# [Data for review]
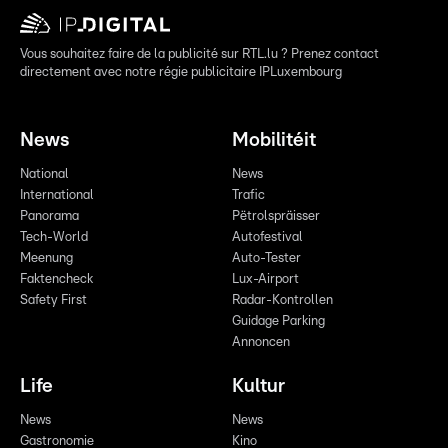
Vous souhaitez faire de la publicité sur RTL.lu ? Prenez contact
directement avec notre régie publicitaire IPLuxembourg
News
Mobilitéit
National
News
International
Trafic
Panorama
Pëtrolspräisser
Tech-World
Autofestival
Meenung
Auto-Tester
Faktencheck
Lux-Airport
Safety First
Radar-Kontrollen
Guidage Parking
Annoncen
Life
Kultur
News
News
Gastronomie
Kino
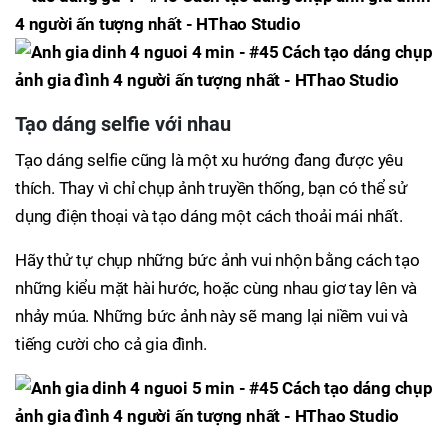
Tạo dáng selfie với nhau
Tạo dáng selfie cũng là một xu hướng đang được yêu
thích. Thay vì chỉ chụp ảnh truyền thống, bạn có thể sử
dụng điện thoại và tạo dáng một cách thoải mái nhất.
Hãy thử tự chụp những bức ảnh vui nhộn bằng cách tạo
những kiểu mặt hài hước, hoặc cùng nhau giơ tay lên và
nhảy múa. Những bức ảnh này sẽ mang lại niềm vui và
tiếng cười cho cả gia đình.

# [Exercise details]
Copy every record above exactly, leaving out any pictures.

# [Solution to this exercise]
Vous souhaitez faire de la publicité sur RTL.lu ? Prenez contact
directement avec notre régie publicitaire IPLuxembourg
News
Mobilitéit
National
News
International
Trafic
Panorama
Pëtrolspräisser
Tech-World
Autofestival
Meenung
Auto-Tester
Faktencheck
Lux-Airport
Safety First
Radar-Kontrollen
Guidage Parking
Annoncen
Life
Kultur
News
News
Gastronomie
Kino
Tạo dáng selfie với nhau
Tạo dáng selfie cũng là một xu hướng đang được yêu
thích. Thay vì chỉ chụp ảnh truyền thống, bạn có thể sử
dụng điện thoại và tạo dáng một cách thoải mái nhất.
Hãy thử tự chụp những bức ảnh vui nhộn bằng cách tạo
những kiểu mặt hài hước, hoặc cùng nhau giơ tay lên và
nhảy múa. Những bức ảnh này sẽ mang lại niềm vui và
tiếng cười cho cả gia đình.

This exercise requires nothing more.